=== GIVEN RECORDS ===
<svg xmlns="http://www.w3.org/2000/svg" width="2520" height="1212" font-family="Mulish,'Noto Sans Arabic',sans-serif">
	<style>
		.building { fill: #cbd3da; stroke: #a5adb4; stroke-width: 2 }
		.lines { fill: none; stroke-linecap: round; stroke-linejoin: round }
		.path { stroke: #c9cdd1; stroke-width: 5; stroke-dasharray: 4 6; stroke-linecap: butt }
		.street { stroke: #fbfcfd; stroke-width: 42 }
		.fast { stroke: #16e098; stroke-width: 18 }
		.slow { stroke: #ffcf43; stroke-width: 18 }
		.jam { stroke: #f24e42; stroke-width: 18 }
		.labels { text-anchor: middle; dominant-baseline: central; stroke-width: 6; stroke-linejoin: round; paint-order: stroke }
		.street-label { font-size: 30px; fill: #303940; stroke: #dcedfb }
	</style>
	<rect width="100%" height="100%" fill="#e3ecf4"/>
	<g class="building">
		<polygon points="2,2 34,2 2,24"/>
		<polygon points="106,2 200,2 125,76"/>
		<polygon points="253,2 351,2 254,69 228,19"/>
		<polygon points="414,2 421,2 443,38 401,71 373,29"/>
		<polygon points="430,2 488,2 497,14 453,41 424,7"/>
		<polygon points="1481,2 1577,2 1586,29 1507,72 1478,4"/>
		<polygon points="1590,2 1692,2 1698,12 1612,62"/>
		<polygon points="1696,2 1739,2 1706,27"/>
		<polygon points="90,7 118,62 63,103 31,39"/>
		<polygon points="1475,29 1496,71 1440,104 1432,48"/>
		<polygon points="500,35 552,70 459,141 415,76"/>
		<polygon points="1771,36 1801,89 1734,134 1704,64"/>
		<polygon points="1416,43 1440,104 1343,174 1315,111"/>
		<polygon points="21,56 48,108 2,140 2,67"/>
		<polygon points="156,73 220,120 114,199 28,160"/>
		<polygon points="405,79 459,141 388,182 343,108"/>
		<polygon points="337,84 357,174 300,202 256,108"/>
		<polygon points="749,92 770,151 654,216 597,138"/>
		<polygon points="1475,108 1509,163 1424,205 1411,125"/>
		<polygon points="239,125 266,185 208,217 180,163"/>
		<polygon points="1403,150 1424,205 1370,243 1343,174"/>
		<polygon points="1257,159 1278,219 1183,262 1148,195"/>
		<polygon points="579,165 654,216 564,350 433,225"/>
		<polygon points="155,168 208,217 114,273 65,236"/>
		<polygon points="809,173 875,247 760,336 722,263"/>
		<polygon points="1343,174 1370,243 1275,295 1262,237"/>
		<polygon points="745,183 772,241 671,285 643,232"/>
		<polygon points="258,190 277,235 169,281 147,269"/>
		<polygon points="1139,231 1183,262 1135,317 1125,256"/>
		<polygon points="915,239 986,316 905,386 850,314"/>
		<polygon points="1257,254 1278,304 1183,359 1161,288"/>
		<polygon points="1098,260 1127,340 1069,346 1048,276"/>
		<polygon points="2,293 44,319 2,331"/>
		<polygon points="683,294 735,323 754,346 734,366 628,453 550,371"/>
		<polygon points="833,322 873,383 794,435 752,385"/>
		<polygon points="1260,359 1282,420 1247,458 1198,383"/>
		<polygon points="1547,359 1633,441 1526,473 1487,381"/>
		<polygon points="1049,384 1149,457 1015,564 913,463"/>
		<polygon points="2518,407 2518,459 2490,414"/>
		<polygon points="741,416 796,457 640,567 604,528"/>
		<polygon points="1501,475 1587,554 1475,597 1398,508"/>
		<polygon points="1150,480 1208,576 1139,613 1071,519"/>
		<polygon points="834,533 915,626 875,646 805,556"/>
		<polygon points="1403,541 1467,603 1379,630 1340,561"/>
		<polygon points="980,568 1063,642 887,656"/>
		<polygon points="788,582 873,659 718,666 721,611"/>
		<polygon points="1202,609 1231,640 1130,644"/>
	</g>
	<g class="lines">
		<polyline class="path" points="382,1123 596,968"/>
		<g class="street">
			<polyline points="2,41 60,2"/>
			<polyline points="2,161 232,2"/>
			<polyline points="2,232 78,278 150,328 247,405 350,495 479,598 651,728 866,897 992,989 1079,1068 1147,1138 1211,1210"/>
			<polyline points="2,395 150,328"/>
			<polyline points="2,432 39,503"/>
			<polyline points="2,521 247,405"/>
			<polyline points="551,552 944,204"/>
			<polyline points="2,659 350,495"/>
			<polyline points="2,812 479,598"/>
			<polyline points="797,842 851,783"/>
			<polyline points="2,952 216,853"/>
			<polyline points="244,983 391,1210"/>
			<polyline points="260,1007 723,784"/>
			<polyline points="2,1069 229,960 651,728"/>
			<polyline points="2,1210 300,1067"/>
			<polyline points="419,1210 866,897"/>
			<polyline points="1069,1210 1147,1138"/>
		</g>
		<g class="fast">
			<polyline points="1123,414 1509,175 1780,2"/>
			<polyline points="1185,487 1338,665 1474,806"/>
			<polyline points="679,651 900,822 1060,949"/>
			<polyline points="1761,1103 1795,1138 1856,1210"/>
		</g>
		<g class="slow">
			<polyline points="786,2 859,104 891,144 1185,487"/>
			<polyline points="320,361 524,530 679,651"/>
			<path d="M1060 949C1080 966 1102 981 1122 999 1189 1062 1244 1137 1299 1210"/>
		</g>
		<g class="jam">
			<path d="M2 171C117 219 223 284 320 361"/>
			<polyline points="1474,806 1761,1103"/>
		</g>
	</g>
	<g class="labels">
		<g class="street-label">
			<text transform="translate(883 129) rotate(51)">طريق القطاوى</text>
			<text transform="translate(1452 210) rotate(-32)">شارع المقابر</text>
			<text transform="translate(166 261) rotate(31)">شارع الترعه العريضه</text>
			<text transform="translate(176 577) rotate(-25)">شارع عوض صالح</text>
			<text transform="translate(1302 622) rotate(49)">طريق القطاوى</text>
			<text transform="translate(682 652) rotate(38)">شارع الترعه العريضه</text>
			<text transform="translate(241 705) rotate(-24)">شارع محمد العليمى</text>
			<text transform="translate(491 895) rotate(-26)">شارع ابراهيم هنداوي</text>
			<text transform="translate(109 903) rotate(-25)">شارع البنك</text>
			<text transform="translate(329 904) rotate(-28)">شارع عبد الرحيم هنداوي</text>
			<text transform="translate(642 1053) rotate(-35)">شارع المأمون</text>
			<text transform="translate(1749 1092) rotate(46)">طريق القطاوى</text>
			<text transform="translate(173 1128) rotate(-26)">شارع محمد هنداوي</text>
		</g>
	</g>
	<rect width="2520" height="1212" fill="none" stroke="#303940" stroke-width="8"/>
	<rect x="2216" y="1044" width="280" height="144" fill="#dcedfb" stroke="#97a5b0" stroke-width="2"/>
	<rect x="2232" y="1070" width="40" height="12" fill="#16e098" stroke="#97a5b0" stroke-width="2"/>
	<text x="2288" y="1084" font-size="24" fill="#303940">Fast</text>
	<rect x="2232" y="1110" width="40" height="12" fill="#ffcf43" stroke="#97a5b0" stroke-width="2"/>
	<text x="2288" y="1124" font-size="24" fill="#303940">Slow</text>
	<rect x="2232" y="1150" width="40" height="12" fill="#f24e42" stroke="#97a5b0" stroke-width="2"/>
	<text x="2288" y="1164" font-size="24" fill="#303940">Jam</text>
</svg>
===
◆ PROBLEM TO SOLVE
The required output is all of the material, word for word.

◆ RESULT
<svg xmlns="http://www.w3.org/2000/svg" width="2520" height="1212" font-family="Mulish,'Noto Sans Arabic',sans-serif">
	<style>
		.building { fill: #cbd3da; stroke: #a5adb4; stroke-width: 2 }
		.lines { fill: none; stroke-linecap: round; stroke-linejoin: round }
		.path { stroke: #c9cdd1; stroke-width: 5; stroke-dasharray: 4 6; stroke-linecap: butt }
		.street { stroke: #fbfcfd; stroke-width: 42 }
		.fast { stroke: #16e098; stroke-width: 18 }
		.slow { stroke: #ffcf43; stroke-width: 18 }
		.jam { stroke: #f24e42; stroke-width: 18 }
		.labels { text-anchor: middle; dominant-baseline: central; stroke-width: 6; stroke-linejoin: round; paint-order: stroke }
		.street-label { font-size: 30px; fill: #303940; stroke: #dcedfb }
	</style>
	<rect width="100%" height="100%" fill="#e3ecf4"/>
	<g class="building">
		<polygon points="2,2 34,2 2,24"/>
		<polygon points="106,2 200,2 125,76"/>
		<polygon points="253,2 351,2 254,69 228,19"/>
		<polygon points="414,2 421,2 443,38 401,71 373,29"/>
		<polygon points="430,2 488,2 497,14 453,41 424,7"/>
		<polygon points="1481,2 1577,2 1586,29 1507,72 1478,4"/>
		<polygon points="1590,2 1692,2 1698,12 1612,62"/>
		<polygon points="1696,2 1739,2 1706,27"/>
		<polygon points="90,7 118,62 63,103 31,39"/>
		<polygon points="1475,29 1496,71 1440,104 1432,48"/>
		<polygon points="500,35 552,70 459,141 415,76"/>
		<polygon points="1771,36 1801,89 1734,134 1704,64"/>
		<polygon points="1416,43 1440,104 1343,174 1315,111"/>
		<polygon points="21,56 48,108 2,140 2,67"/>
		<polygon points="156,73 220,120 114,199 28,160"/>
		<polygon points="405,79 459,141 388,182 343,108"/>
		<polygon points="337,84 357,174 300,202 256,108"/>
		<polygon points="749,92 770,151 654,216 597,138"/>
		<polygon points="1475,108 1509,163 1424,205 1411,125"/>
		<polygon points="239,125 266,185 208,217 180,163"/>
		<polygon points="1403,150 1424,205 1370,243 1343,174"/>
		<polygon points="1257,159 1278,219 1183,262 1148,195"/>
		<polygon points="579,165 654,216 564,350 433,225"/>
		<polygon points="155,168 208,217 114,273 65,236"/>
		<polygon points="809,173 875,247 760,336 722,263"/>
		<polygon points="1343,174 1370,243 1275,295 1262,237"/>
		<polygon points="745,183 772,241 671,285 643,232"/>
		<polygon points="258,190 277,235 169,281 147,269"/>
		<polygon points="1139,231 1183,262 1135,317 1125,256"/>
		<polygon points="915,239 986,316 905,386 850,314"/>
		<polygon points="1257,254 1278,304 1183,359 1161,288"/>
		<polygon points="1098,260 1127,340 1069,346 1048,276"/>
		<polygon points="2,293 44,319 2,331"/>
		<polygon points="683,294 735,323 754,346 734,366 628,453 550,371"/>
		<polygon points="833,322 873,383 794,435 752,385"/>
		<polygon points="1260,359 1282,420 1247,458 1198,383"/>
		<polygon points="1547,359 1633,441 1526,473 1487,381"/>
		<polygon points="1049,384 1149,457 1015,564 913,463"/>
		<polygon points="2518,407 2518,459 2490,414"/>
		<polygon points="741,416 796,457 640,567 604,528"/>
		<polygon points="1501,475 1587,554 1475,597 1398,508"/>
		<polygon points="1150,480 1208,576 1139,613 1071,519"/>
		<polygon points="834,533 915,626 875,646 805,556"/>
		<polygon points="1403,541 1467,603 1379,630 1340,561"/>
		<polygon points="980,568 1063,642 887,656"/>
		<polygon points="788,582 873,659 718,666 721,611"/>
		<polygon points="1202,609 1231,640 1130,644"/>
	</g>
	<g class="lines">
		<polyline class="path" points="382,1123 596,968"/>
		<g class="street">
			<polyline points="2,41 60,2"/>
			<polyline points="2,161 232,2"/>
			<polyline points="2,232 78,278 150,328 247,405 350,495 479,598 651,728 866,897 992,989 1079,1068 1147,1138 1211,1210"/>
			<polyline points="2,395 150,328"/>
			<polyline points="2,432 39,503"/>
			<polyline points="2,521 247,405"/>
			<polyline points="551,552 944,204"/>
			<polyline points="2,659 350,495"/>
			<polyline points="2,812 479,598"/>
			<polyline points="797,842 851,783"/>
			<polyline points="2,952 216,853"/>
			<polyline points="244,983 391,1210"/>
			<polyline points="260,1007 723,784"/>
			<polyline points="2,1069 229,960 651,728"/>
			<polyline points="2,1210 300,1067"/>
			<polyline points="419,1210 866,897"/>
			<polyline points="1069,1210 1147,1138"/>
		</g>
		<g class="fast">
			<polyline points="1123,414 1509,175 1780,2"/>
			<polyline points="1185,487 1338,665 1474,806"/>
			<polyline points="679,651 900,822 1060,949"/>
			<polyline points="1761,1103 1795,1138 1856,1210"/>
		</g>
		<g class="slow">
			<polyline points="786,2 859,104 891,144 1185,487"/>
			<polyline points="320,361 524,530 679,651"/>
			<path d="M1060 949C1080 966 1102 981 1122 999 1189 1062 1244 1137 1299 1210"/>
		</g>
		<g class="jam">
			<path d="M2 171C117 219 223 284 320 361"/>
			<polyline points="1474,806 1761,1103"/>
		</g>
	</g>
	<g class="labels">
		<g class="street-label">
			<text transform="translate(883 129) rotate(51)">طريق القطاوى</text>
			<text transform="translate(1452 210) rotate(-32)">شارع المقابر</text>
			<text transform="translate(166 261) rotate(31)">شارع الترعه العريضه</text>
			<text transform="translate(176 577) rotate(-25)">شارع عوض صالح</text>
			<text transform="translate(1302 622) rotate(49)">طريق القطاوى</text>
			<text transform="translate(682 652) rotate(38)">شارع الترعه العريضه</text>
			<text transform="translate(241 705) rotate(-24)">شارع محمد العليمى</text>
			<text transform="translate(491 895) rotate(-26)">شارع ابراهيم هنداوي</text>
			<text transform="translate(109 903) rotate(-25)">شارع البنك</text>
			<text transform="translate(329 904) rotate(-28)">شارع عبد الرحيم هنداوي</text>
			<text transform="translate(642 1053) rotate(-35)">شارع المأمون</text>
			<text transform="translate(1749 1092) rotate(46)">طريق القطاوى</text>
			<text transform="translate(173 1128) rotate(-26)">شارع محمد هنداوي</text>
		</g>
	</g>
	<rect width="2520" height="1212" fill="none" stroke="#303940" stroke-width="8"/>
	<rect x="2216" y="1044" width="280" height="144" fill="#dcedfb" stroke="#97a5b0" stroke-width="2"/>
	<rect x="2232" y="1070" width="40" height="12" fill="#16e098" stroke="#97a5b0" stroke-width="2"/>
	<text x="2288" y="1084" font-size="24" fill="#303940">Fast</text>
	<rect x="2232" y="1110" width="40" height="12" fill="#ffcf43" stroke="#97a5b0" stroke-width="2"/>
	<text x="2288" y="1124" font-size="24" fill="#303940">Slow</text>
	<rect x="2232" y="1150" width="40" height="12" fill="#f24e42" stroke="#97a5b0" stroke-width="2"/>
	<text x="2288" y="1164" font-size="24" fill="#303940">Jam</text>
</svg>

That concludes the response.